Fenerbahçe kontratak takımına dönüşebiliyor ama Fenerbahçe mutlaka önde basarak oynamalı, ilk 2 golün bulunduğu dönemdeki gibi...
Murat ÖZBOSTAN
MESELE FELS EFE
Fenerbahçe'de çeşit çeşit sistemler gündeme geldi. Sezon başında Pereira ile 3'lü savunma furyası vardı, arkasından 4-2-3-1'e dönüldü, Advocaat'ın 4-3-3'e döneceği söylendi, Hollandalı en son, "Ben her şeyi deneyeceğim" dedi. Bu diziliş bolluğunun arasında gözden kaçırılan şu ki kağıt üstündeki sisteminiz kadar önemli olan oyuncularınızın yetenekleri ve hocanın onları kullanma şeklidir. Advocaat, geçen sene Pereira ile "çok defansif" diye eleştirilen Ozan'a ve Josef'e "çıkın oynayın, hücumdan korkmayın" demiş. Josef, Mehmet Topal'a iple bağlıymış gibi değil de daha rahat oynayınca gitti, golünü attı. Ozan Tufan da ileri çıkıp pozisyon bitirecek kadar rahat hissediyordu kendisini. Bu yüzden 4-3-3'ten, 4-4-2'den ve çeşit çeşit rakamlar dizisinden daha önemli olan Advocaat'ın bu oyunculara verebildiği güvendir. Dünkü maçtaki en önemli konu bence bu..
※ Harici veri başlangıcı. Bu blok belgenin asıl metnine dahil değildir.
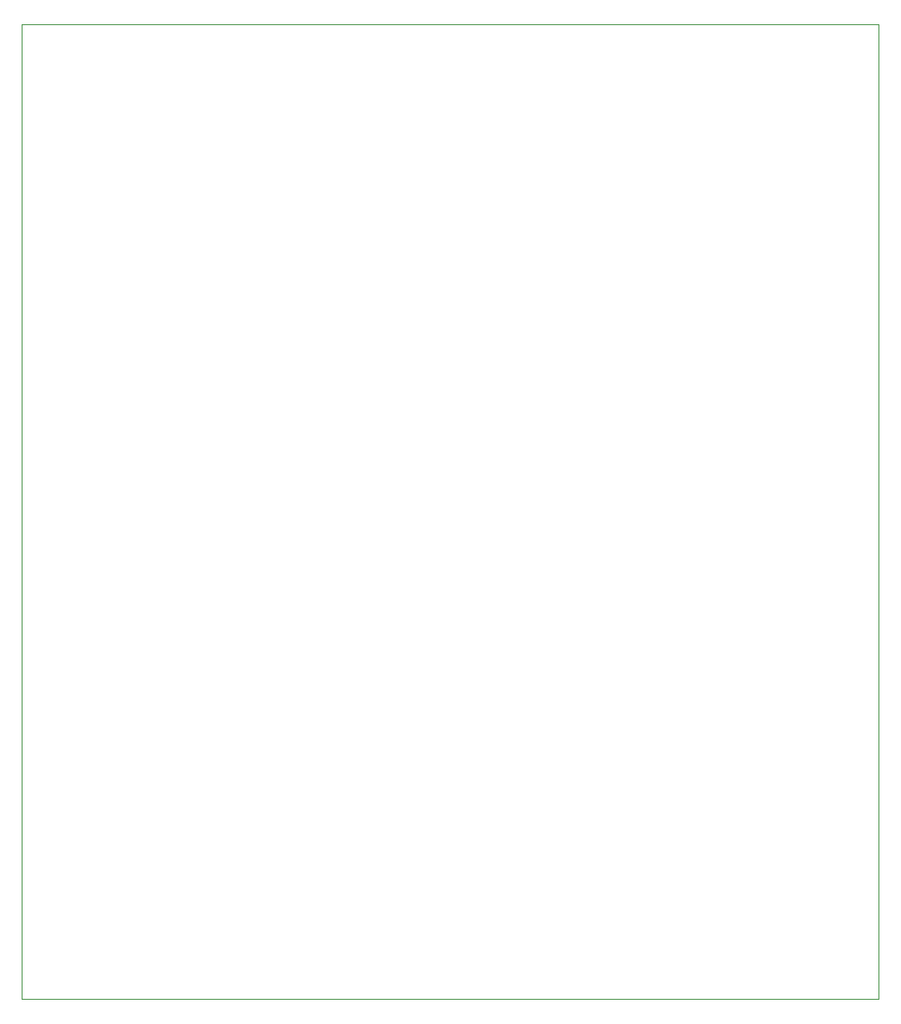
<source format=gko>
G04 #@! TF.FileFunction,Profile,NP*
%FSLAX46Y46*%
G04 Gerber Fmt 4.6, Leading zero omitted, Abs format (unit mm)*
G04 Created by KiCad (PCBNEW 4.0.6) date Sun May 21 14:11:35 2017*
%MOMM*%
%LPD*%
G01*
G04 APERTURE LIST*
%ADD10C,0.100000*%
G04 APERTURE END LIST*
D10*
X78740000Y-130810000D02*
X78740000Y-35560000D01*
X162560000Y-130810000D02*
X78740000Y-130810000D01*
X162560000Y-35560000D02*
X162560000Y-130810000D01*
X78740000Y-35560000D02*
X162560000Y-35560000D01*
M02*

</source>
Perdeyi bu ikili açınca, Fenerbahçe rahatladı, devreye 3 farkla girdi. İkinci yarı biraz teklediler. Ama Kasımpaşa ileri çıkarken geriyi unuttu.. F.Bahçe'nin tecrübeli ayakları kaptıkları toplarla kopya goller attılar. F.Bahçe için çok rahat bir maç oldu. Bir galibiyet çok şeye bedeldi.
F.Bahçe kazandı ve çok şey kazandı..
Kasımpaşa'nın durumu ise parlak değil..
Rıza Çalımbay boşuna konuşmuyormuş..
Eren'i, Oscar'ı çok arıyorlar, geçen sezondan eser kalmamış.. Kemal Özdeş'in işi çok ama çok zor, bu takımla kümede kalması dahi çok büyük bir başarı olur.